We can return to traditional monitoring metrics now that we understand the difference between alarming and debugging metrics. CPU percentage, memory utilization, and other server-level metrics are no longer vital alarming metrics when monitoring microservices, but they are valuable debugging metrics. Infrastructure metrics, along with detailed application metrics, help SMEs determine an incident’s root cause after isolating the part of the application infrastructure contributing to the incident.

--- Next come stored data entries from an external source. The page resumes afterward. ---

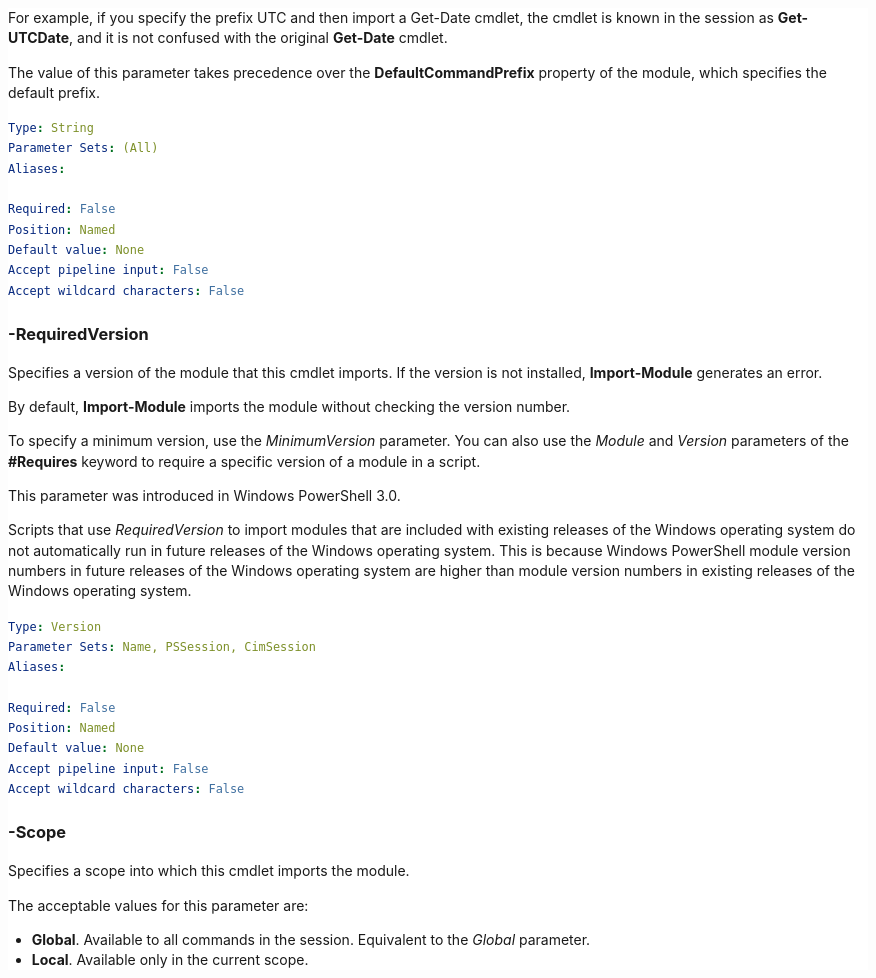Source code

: For example, if you specify the prefix UTC and then import a Get-Date cmdlet, the cmdlet is known in the session as **Get-UTCDate**, and it is not confused with the original **Get-Date** cmdlet.

The value of this parameter takes precedence over the **DefaultCommandPrefix** property of the module, which specifies the default prefix.

```yaml
Type: String
Parameter Sets: (All)
Aliases:

Required: False
Position: Named
Default value: None
Accept pipeline input: False
Accept wildcard characters: False
```

### -RequiredVersion
Specifies a version of the module that this cmdlet imports.
If the version is not installed, **Import-Module** generates an error.

By default, **Import-Module** imports the module without checking the version number.

To specify a minimum version, use the *MinimumVersion* parameter.
You can also use the *Module* and *Version* parameters of the **#Requires** keyword to require a specific version of a module in a script.

This parameter was introduced in Windows PowerShell 3.0.

Scripts that use *RequiredVersion* to import modules that are included with existing releases of the Windows operating system do not automatically run in future releases of the Windows operating system.
This is because Windows PowerShell module version numbers in future releases of the Windows operating system are higher than module version numbers in existing releases of the Windows operating system.

```yaml
Type: Version
Parameter Sets: Name, PSSession, CimSession
Aliases:

Required: False
Position: Named
Default value: None
Accept pipeline input: False
Accept wildcard characters: False
```

### -Scope
Specifies a scope into which this cmdlet imports the module.

The acceptable values for this parameter are:

- **Global**. Available to all commands in the session. Equivalent to the *Global* parameter.
- **Local**. Available only in the current scope.
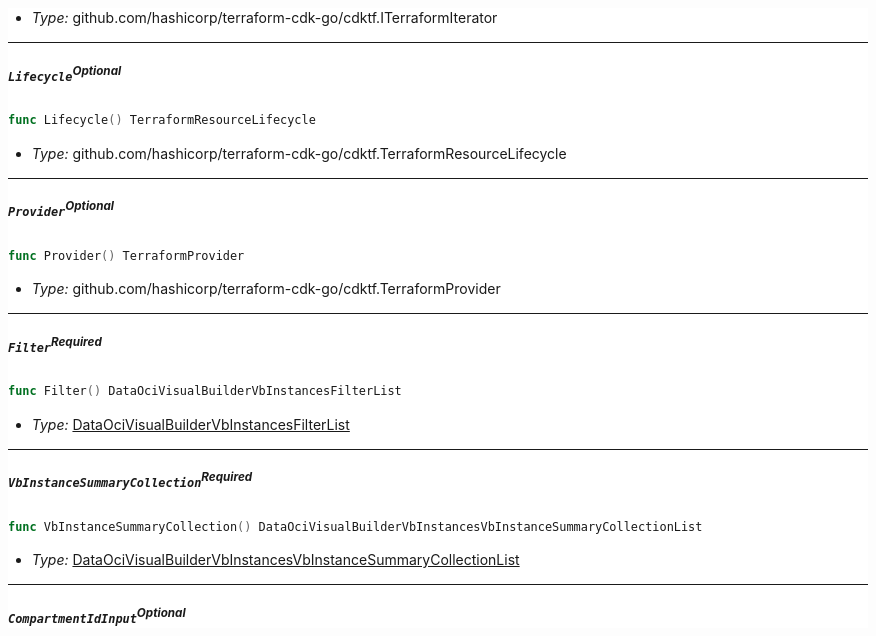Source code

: - *Type:* github.com/hashicorp/terraform-cdk-go/cdktf.ITerraformIterator

---

##### `Lifecycle`<sup>Optional</sup> <a name="Lifecycle" id="rhizo-co-terraform-provider-oci.dataOciVisualBuilderVbInstances.DataOciVisualBuilderVbInstances.property.lifecycle"></a>

```go
func Lifecycle() TerraformResourceLifecycle
```

- *Type:* github.com/hashicorp/terraform-cdk-go/cdktf.TerraformResourceLifecycle

---

##### `Provider`<sup>Optional</sup> <a name="Provider" id="rhizo-co-terraform-provider-oci.dataOciVisualBuilderVbInstances.DataOciVisualBuilderVbInstances.property.provider"></a>

```go
func Provider() TerraformProvider
```

- *Type:* github.com/hashicorp/terraform-cdk-go/cdktf.TerraformProvider

---

##### `Filter`<sup>Required</sup> <a name="Filter" id="rhizo-co-terraform-provider-oci.dataOciVisualBuilderVbInstances.DataOciVisualBuilderVbInstances.property.filter"></a>

```go
func Filter() DataOciVisualBuilderVbInstancesFilterList
```

- *Type:* <a href="#rhizo-co-terraform-provider-oci.dataOciVisualBuilderVbInstances.DataOciVisualBuilderVbInstancesFilterList">DataOciVisualBuilderVbInstancesFilterList</a>

---

##### `VbInstanceSummaryCollection`<sup>Required</sup> <a name="VbInstanceSummaryCollection" id="rhizo-co-terraform-provider-oci.dataOciVisualBuilderVbInstances.DataOciVisualBuilderVbInstances.property.vbInstanceSummaryCollection"></a>

```go
func VbInstanceSummaryCollection() DataOciVisualBuilderVbInstancesVbInstanceSummaryCollectionList
```

- *Type:* <a href="#rhizo-co-terraform-provider-oci.dataOciVisualBuilderVbInstances.DataOciVisualBuilderVbInstancesVbInstanceSummaryCollectionList">DataOciVisualBuilderVbInstancesVbInstanceSummaryCollectionList</a>

---

##### `CompartmentIdInput`<sup>Optional</sup> <a name="CompartmentIdInput" id="rhizo-co-terraform-provider-oci.dataOciVisualBuilderVbInstances.DataOciVisualBuilderVbInstances.property.compartmentIdInput"></a>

Layering in Logs and Tracing

This article has focused on application and server metrics because metrics are the key to proper alarming. Metric values are aggregated, which summarizes information for operators, but aggregation is also a disadvantage for detailed debugging. Aggregation strips metrics of their context. For example, an error count indicates that a service has errors but doesn’t describe the error messages. Centralized logging (collecting and visualizing all logs in a tool such as an Elasticsearch, Logstash, and Kibana stack) and transaction tracing (e.g., Jaeger) are used to apply context to aggregated metrics.

As mentioned earlier in this article, microservices break application logic into multiple loosely-coupled services. Application logs and tracing tie microservices back together, allowing operators to pinpoint errors as they propagate through the system.  Logging tools like Elastic collect text-based log files from distributed systems and index them to help users isolate an individual error message by searching. Tracing tools like Jaeger discover and visualize the relationships between microservices to help users understand the dependencies that are instrumental to isolating the root cause.

Publishing too many logs or traces can become quite expensive, however. Consider sampling logs and traces to reduce storage costs. You can also reduce your storage costs by implementing dynamic log levels, allowing operators to turn on and off detailed logging in a production environment at runtime.

{{banner-sre="/design/banners"}}

Conclusion

Monitoring a legacy client-server application was limited to watching its infrastructure. Monitoring modern applications begins with observing the digital experience of its end-users and tracking the service quality of its supporting microservices.

The challenge of monitoring an application based on microservices is the effort required to shift through the enormous amount of data that it generates and taming its dynamic complexity. Servers, containers, load balancers, databases, and other system components are short-lived and continuously produce time-series data and log files.

The best approach to monitoring a microservice is to treat it as a blackbox and rely on the service latency and error rate to mask its inner complexity. These two metrics are ideal for alarming because they are simple to understand and apply to a microservice as they apply to an entire software application.

The alarms generated from these two metrics can be forwarded to experts who specialize in a given microservice to isolate the problem’s root cause. The experts must rely on distributed tracing to uncover where the problem originated and use log monitoring tools to search and find the earliest indicative error message.

Keep in mind that monitoring microservices is a journey. It must continuously improve by reducing alarm noise and by analyzing recent outages to identify new metrics and log entries that can make future troubleshooting more efficient.